“Helicopter Parents: The Backlash Against Overparenting” in Time Magazine

I was walking in the grocery store a few nights ago and Time Magazine’s cover caught my eye.  The title of the feature article, “Helicopter Parents: The Backlash Against Overparenting” by Nancy Gibbs almost got me to actually buy the magazine until I realized I could probably find it online for free!  I’ve linked to the article above.

Here are the few opening lines:

“The insanity crept up on us slowly; we just wanted what was best for our kids. We bought macrobiotic cupcakes and hypoallergenic socks, hired tutors to correct a 5-year-old’s ‘pencil-holding deficiency,’ hooked up broadband connections in the treehouse but took down the swing set after the second skinned knee. We hovered over every school, playground and practice field — ‘helicopter parents,’ teachers christened us, a phenomenon that spread to parents of all ages, races and regions. Stores began marketing stove-knob covers and ‘Kinderkords’ (also known as leashes; they allow ‘three full feet of freedom for both you and your child’) and Baby Kneepads (as if babies don’t come prepadded). The mayor of a Connecticut town agreed to chop down three hickory trees on one block after a woman worried that a stray nut might drop into her new swimming pool, where her nut-allergic grandson occasionally swam. A Texas school required parents wanting to help with the second-grade holiday party to have a background check first. Schools auctioned off the right to cut the carpool line and drop a child directly in front of the building — a spot that in other settings is known as handicapped parking.

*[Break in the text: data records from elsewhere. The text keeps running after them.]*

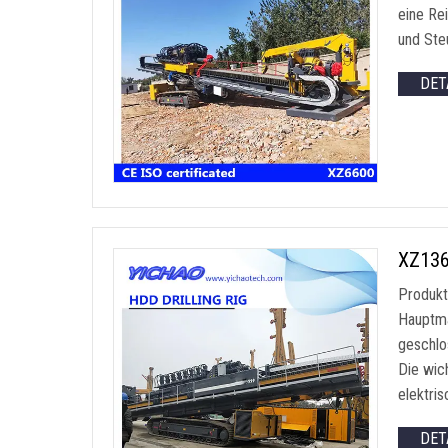
eine Re
und Ste
DET
XZ136
Produkt
Hauptma
geschlo
Die wic
elektri
DET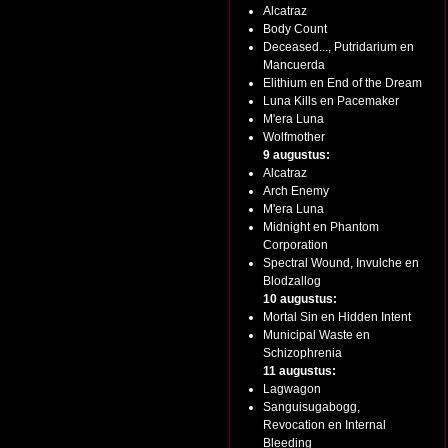
Alcatraz
Body Count
Deceased..., Putridarium en
Mancuerda
Elithium en End of the Dream
Luna Kills en Pacemaker
M'era Luna
Wolfmother
9 augustus:
Alcatraz
Arch Enemy
M'era Luna
Midnight en Phantom
Corporation
Spectral Wound, Invulche en
Blodzallog
10 augustus:
Mortal Sin en Hidden Intent
Municipal Waste en
Schizophrenia
11 augustus:
Lagwagon
Sanguisugabogg,
Revocation en Internal
Bleeding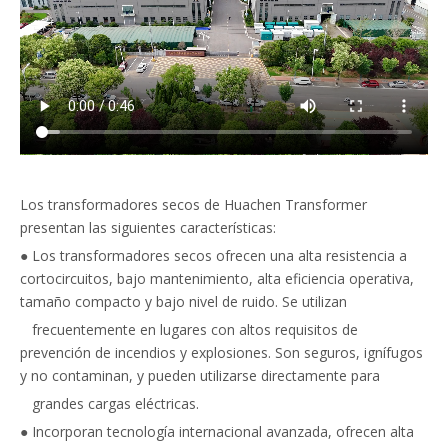
Los transformadores secos de Huachen Transformer
presentan las siguientes características:
● Los transformadores secos ofrecen una alta resistencia a
cortocircuitos, bajo mantenimiento, alta eficiencia operativa,
tamaño compacto y bajo nivel de ruido. Se utilizan
frecuentemente en lugares con altos requisitos de
prevención de incendios y explosiones. Son seguros, ignífugos
y no contaminan, y pueden utilizarse directamente para
grandes cargas eléctricas.
● Incorporan tecnología internacional avanzada, ofrecen alta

“We were so obsessed with our kids’ success that parenting turned into a form of product development. Parents demanded that nursery schools offer Mandarin, since it’s never too soon to prepare for the competition of a global economy. High school teachers received irate text messages from parents protesting an exam grade before class was even over; college deans described freshmen as ‘crispies,’ who arrived at college already burned out, and ‘teacups,’ who seemed ready to break at the tiniest stress.”